Sonunda başka bir kapının önüne geldik. Dinlenme odası yazıyordu üzerinde. Hepsi genç olan on iki kişinin gözü benim üzerime kitlendi.

"Şimdilik manuel terapiyle başlayalım. Ben hipnoterapi için uygun koşulları sağladığımda seni oraya alacağım."

Başımla onayladım.

"Arkadaşlar, Bade. Yeni, genç ve yetenekli fizyoterapistimiz. Buraya alışmasında ona yardımcı olalım lütfen. Özel sebeplerden dolayı uzun bir süre çalışmaya ara vermiş. Bildiklerini hatırlatmak size düşüyor. Bunu yaparken kırıcı değil, yapıcı olun." Bana döndü yeniden.

"Buradaki herkes bilir, tüm çalışanlarımın arkasındayım. Çalışanlarımın arasında da adalet benim için en önce gelir. Tamam, Badeciğim. Bir sorun olursa benimle iletişime geçebilirsin." Diğerlerine baktı uyarırcasına.

"Sizler de öyle. Bir sorun olursa benimle iletişime geçin. İyi çalışmalar."

"Sağolun Yasemin Hanım." Herkes sevecenlikle uğurladı onu. Böylesine havalı bir idareci görmemiştim. Nasıl güzel bir hitabı, nasıl tatlı sert bir üslubu, nasıl güven verici bir tavrı vardı. Hayran olmuştum resmen.

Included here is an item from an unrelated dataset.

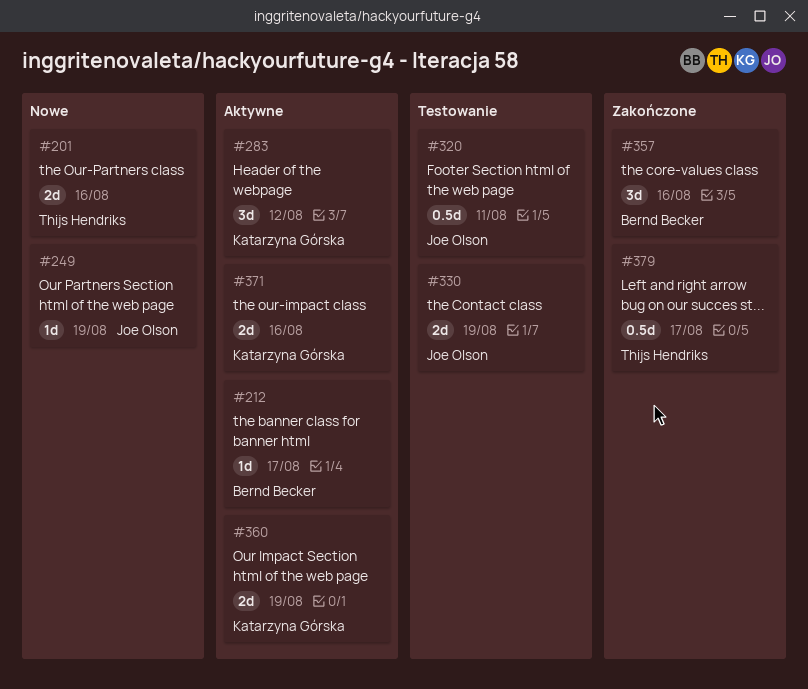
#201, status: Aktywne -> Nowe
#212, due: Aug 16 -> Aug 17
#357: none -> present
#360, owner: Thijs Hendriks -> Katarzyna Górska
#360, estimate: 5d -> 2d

"Hoş geldin Bade. İsmim Büşra." Elini uzattı. Sarışın, beyaz tenli, sevimli bir kızdı Büşra. Uzun parmakları vardı.

"Ben de Mihrace. Manuel terapi kısmındayız. Kahvaltı yaptın mı?"

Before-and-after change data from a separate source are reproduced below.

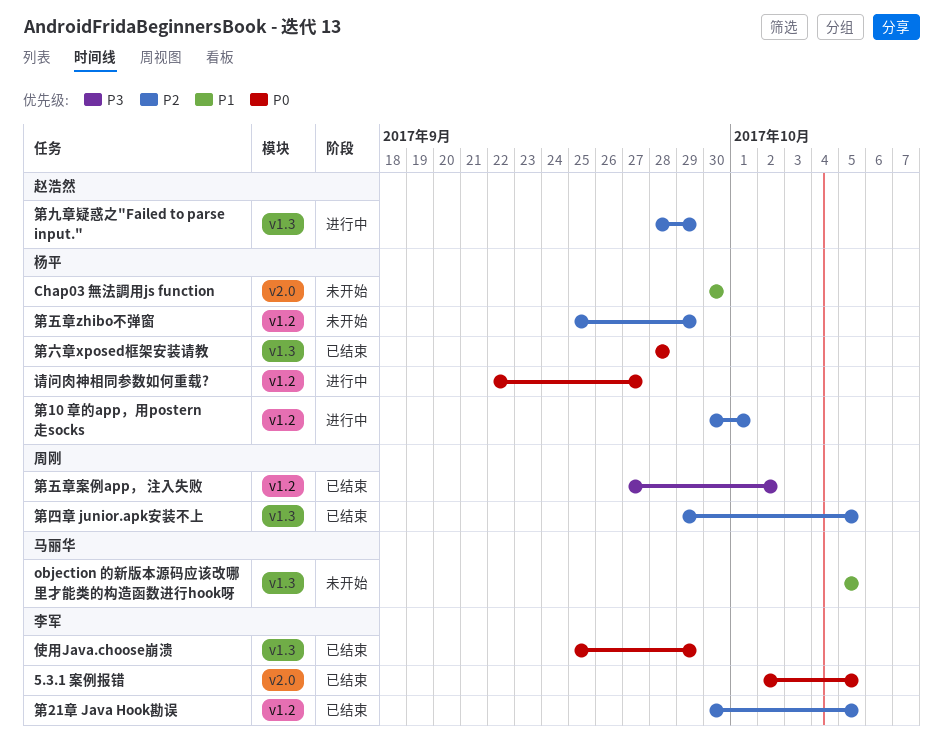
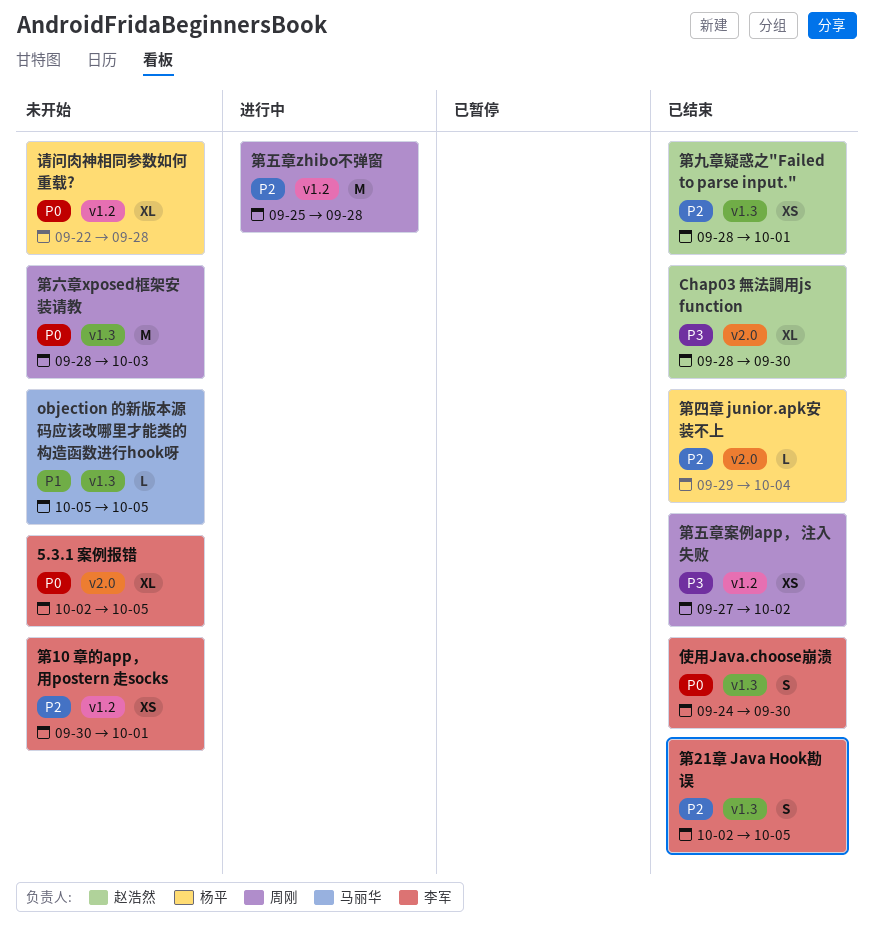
5.3.1 案例报错, status: 已结束 -> 未开始
Chap03 無法調用js function, status: 未开始 -> 已结束
Chap03 無法調用js function, owner: 杨平 -> 赵浩然
Chap03 無法調用js function, priority: P1 -> P3
Chap03 無法調用js function, start: Sep 30 -> Sep 28
使用Java.choose崩溃, start: Sep 25 -> Sep 24
使用Java.choose崩溃, due: Sep 29 -> Sep 30
第10 章的app，用postern 走socks, status: 进行中 -> 未开始
第10 章的app，用postern 走socks, owner: 杨平 -> 李军
第21章 Java Hook勘误, label: v1.2 -> v1.3
第21章 Java Hook勘误, start: Sep 30 -> Oct 2
第九章疑惑之"Failed to parse input.", status: 进行中 -> 已结束
第九章疑惑之"Failed to parse input.", due: Sep 29 -> Oct 1
第五章zhibo不弹窗, status: 未开始 -> 进行中
第五章zhibo不弹窗, owner: 杨平 -> 周刚
第五章zhibo不弹窗, due: Sep 29 -> Sep 28
第六章xposed框架安装请教, status: 已结束 -> 未开始
第六章xposed框架安装请教, owner: 杨平 -> 周刚
第六章xposed框架安装请教, due: Sep 28 -> Oct 3
第四章 junior.apk安装不上, owner: 周刚 -> 杨平
第四章 junior.apk安装不上, label: v1.3 -> v2.0
第四章 junior.apk安装不上, due: Oct 5 -> Oct 4
请问肉神相同参数如何重载?, status: 进行中 -> 未开始
请问肉神相同参数如何重载?, due: Sep 27 -> Sep 28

Mihrace ise esmer, siyah saçlı, zayıf bir kızdı.

Elimdeki poşeti gösterdim.

"Hadi gel o zaman. Sana da çay dolduruyorum. Saat onda randevularımıza başlıyoruz. İstersen bugün takip et, izle, evrak kalabalığını ve kullandığımız cihazları öğren. Yarın sana da hasta vermeye başlarız."

Gözlerime dolan yaşlarla ona baktım. Her şey hayalimdeki gibiydi. Hatta daha fazlası. Derin bir nefes alıp bıraktım.

"Olur, öyle yaparız. Teşekkür ederim."

"Aramıza hoş geldin Bade. Ben Sevgi." Gülümseyip sarıldı. Minyon, fiziği düzgün, göz bebekleri koyu kahve ve iri, güzel bir kız. "Aquaterapi kısmındayım. Deniz de öyle." Deniz hafif uzun saçlı, keskin yüz hatları ve çekik gözleri olan bir erkekti. Gülümseyip "Hoş geldin." dedi. Aynı şekilde karşılık verdim. Aquaterapi; isminden de anlaşılacağı üzere suyla terapi. Tabi kendi içinde farklı bölümleri var.

"Ben Oğuz. Hoş geldin Bade." Tokalaşmak için elini uzattı başka biri. Saçları asker tıraşı, yüzü aydınlık, gözleri yeşilimsi, hafif kaslı, hoş biriydi. Nazikçe onunla tokalaştım. Tuhaf bakıyordu. Yanındaki kız ona omuz atana kadar gözlerini benden ayırmadı.